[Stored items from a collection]
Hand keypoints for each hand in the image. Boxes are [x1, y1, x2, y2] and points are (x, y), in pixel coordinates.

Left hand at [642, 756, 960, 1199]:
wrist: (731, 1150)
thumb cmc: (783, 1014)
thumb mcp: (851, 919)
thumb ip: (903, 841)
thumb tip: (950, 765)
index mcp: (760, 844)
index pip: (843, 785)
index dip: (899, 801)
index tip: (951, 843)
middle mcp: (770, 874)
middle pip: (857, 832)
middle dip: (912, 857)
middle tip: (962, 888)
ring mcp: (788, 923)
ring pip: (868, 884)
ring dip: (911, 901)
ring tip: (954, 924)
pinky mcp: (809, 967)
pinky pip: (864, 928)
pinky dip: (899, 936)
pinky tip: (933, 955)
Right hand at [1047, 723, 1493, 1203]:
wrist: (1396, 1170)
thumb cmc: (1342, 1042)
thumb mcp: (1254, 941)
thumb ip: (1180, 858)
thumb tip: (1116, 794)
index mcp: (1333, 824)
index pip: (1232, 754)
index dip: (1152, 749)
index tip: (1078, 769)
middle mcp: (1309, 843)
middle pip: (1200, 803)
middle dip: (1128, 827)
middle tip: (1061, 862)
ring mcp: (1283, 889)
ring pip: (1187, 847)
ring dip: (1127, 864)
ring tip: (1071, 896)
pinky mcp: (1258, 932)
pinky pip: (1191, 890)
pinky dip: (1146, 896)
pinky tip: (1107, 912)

---

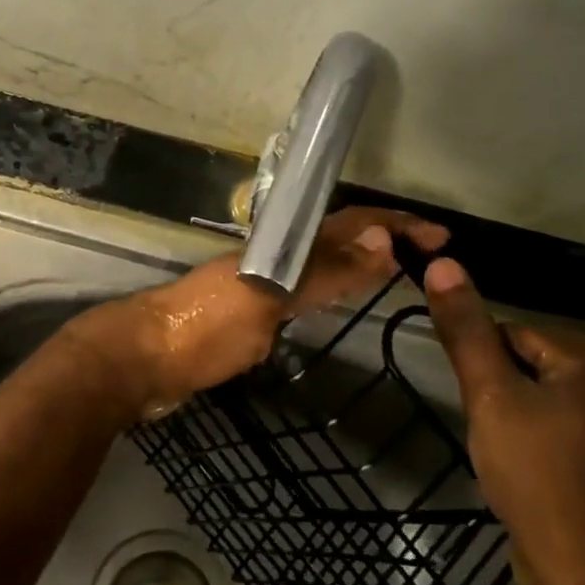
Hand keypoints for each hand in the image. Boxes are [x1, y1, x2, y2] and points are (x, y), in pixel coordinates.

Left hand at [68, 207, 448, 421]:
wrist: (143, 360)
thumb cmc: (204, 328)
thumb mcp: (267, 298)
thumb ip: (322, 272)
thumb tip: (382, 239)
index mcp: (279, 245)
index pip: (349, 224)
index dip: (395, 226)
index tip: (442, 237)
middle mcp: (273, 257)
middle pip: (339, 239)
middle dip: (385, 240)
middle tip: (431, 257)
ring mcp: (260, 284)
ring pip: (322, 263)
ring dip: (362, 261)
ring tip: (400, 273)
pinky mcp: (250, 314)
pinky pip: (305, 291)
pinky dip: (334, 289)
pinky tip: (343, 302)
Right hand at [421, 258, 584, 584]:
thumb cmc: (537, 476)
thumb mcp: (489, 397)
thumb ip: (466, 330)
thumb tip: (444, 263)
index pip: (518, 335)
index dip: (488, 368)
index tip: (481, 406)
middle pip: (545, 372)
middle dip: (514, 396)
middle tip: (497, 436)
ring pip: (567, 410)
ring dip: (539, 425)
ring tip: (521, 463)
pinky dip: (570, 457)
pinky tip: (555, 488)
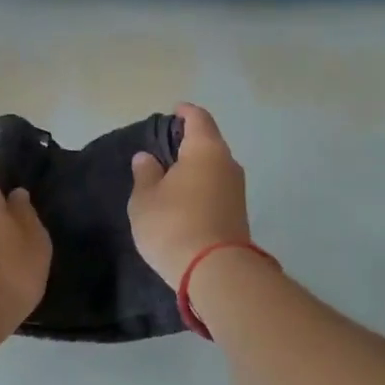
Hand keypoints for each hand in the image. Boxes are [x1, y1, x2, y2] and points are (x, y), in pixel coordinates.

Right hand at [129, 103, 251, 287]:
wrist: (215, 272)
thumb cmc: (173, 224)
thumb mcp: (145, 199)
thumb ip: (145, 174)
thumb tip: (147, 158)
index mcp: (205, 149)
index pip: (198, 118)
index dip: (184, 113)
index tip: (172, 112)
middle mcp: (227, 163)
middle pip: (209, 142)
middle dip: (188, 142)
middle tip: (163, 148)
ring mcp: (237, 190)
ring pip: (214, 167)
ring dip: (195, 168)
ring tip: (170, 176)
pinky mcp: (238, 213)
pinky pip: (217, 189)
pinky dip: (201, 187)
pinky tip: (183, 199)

==

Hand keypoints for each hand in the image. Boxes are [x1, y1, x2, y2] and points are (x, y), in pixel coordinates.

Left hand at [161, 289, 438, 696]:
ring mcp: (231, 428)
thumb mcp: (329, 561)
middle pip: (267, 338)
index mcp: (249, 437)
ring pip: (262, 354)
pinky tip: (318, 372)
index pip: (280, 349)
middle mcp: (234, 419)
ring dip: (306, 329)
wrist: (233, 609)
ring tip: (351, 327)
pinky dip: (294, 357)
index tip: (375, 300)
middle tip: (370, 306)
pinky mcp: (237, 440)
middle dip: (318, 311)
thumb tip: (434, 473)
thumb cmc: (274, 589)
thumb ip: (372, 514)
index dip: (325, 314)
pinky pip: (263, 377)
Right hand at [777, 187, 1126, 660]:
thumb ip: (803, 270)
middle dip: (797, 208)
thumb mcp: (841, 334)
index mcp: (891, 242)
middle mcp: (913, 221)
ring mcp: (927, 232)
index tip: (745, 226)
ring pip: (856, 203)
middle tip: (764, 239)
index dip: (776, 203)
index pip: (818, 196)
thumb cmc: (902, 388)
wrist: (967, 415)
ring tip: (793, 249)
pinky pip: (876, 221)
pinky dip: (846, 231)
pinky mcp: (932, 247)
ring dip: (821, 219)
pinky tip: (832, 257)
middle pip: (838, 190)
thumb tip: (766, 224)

YOUR TASK
Can you repeat, word for word, every line above from the one containing "ring dip: (306, 329)" down to the one containing "thumb tip: (766, 224)", including both?

SOLUTION FOR THIS PROBLEM
ring dip: (306, 329)
wrist: (233, 609)
ring tip: (351, 327)
pinky dip: (294, 357)
index tip: (375, 300)
middle tip: (370, 306)
pinky mcp: (237, 440)
middle dip: (318, 311)
thumb tip: (434, 473)
thumb cmc: (274, 589)
thumb ip: (372, 514)
index dip: (325, 314)
pinky pip: (263, 377)
Right hand at [777, 187, 1126, 660]:
thumb ip: (803, 270)
middle dip: (797, 208)
thumb mcp: (841, 334)
index mcp: (891, 242)
middle mcp: (913, 221)
ring mcp: (927, 232)
index tip: (745, 226)
ring pip: (856, 203)
middle tip: (764, 239)
index dip: (776, 203)
index pip: (818, 196)
thumb cmc: (902, 388)
wrist: (967, 415)
ring tip: (793, 249)
pinky pip: (876, 221)
pinky dip: (846, 231)
pinky mcp: (932, 247)
ring dip: (821, 219)
pinky tip: (832, 257)
middle pip: (838, 190)
thumb tip: (766, 224)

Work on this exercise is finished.